Excerpted records below:

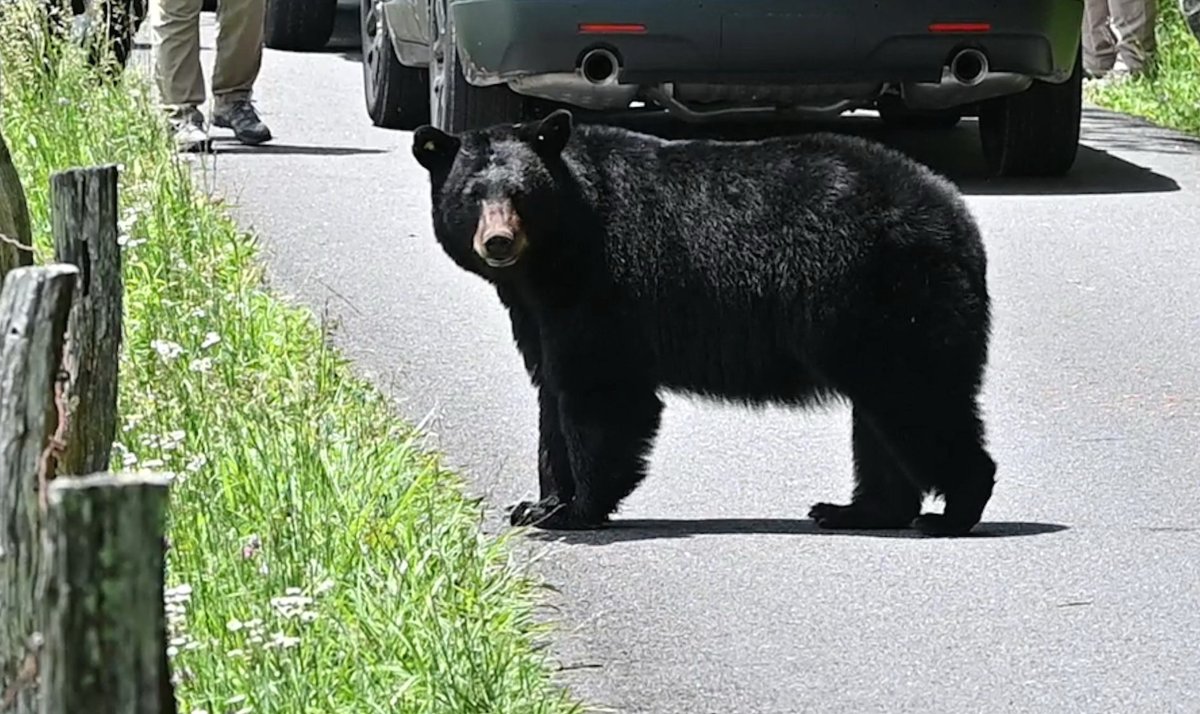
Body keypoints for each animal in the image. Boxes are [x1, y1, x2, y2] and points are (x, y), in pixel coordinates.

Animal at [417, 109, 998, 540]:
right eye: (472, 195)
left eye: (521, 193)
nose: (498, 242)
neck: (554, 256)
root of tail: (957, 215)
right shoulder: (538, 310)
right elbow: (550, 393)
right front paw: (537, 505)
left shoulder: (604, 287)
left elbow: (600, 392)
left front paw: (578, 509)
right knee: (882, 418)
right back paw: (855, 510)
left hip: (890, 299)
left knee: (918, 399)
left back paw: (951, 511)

End of Excerpted records.
Excerpted records below:

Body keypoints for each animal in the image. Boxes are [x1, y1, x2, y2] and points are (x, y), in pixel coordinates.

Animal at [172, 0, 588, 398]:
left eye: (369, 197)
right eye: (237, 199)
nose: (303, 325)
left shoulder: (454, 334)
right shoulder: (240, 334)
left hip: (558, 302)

End of Excerpted records.
Excerpted records below:

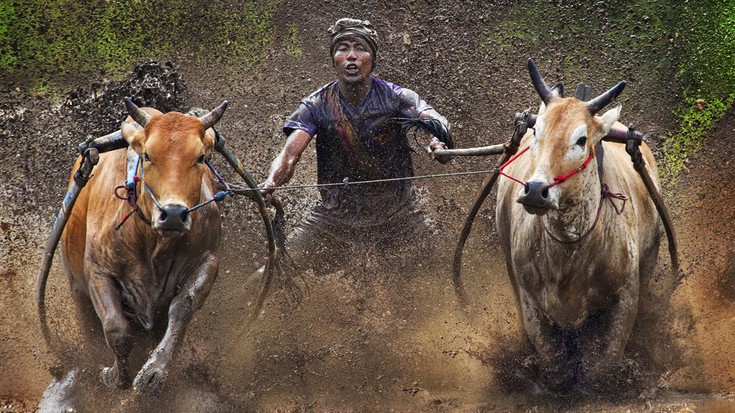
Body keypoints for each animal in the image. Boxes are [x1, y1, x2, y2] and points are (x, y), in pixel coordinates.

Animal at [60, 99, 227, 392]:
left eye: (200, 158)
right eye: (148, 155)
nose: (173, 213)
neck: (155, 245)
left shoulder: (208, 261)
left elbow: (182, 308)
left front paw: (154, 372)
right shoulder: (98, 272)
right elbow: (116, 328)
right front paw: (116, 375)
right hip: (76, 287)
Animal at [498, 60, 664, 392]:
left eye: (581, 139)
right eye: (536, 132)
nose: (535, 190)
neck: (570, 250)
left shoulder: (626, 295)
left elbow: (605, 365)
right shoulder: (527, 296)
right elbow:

End of Excerpted records.

Exercise details ▸ Start with the line above that contains "left elbow: (600, 392)" and stop after the line that contains "left back paw: (951, 511)". Output those lines exactly, and only those.

Answer box ▸
left elbow: (600, 392)
left front paw: (578, 509)
right knee: (882, 418)
right back paw: (855, 510)
left hip: (890, 299)
left knee: (918, 399)
left back paw: (951, 511)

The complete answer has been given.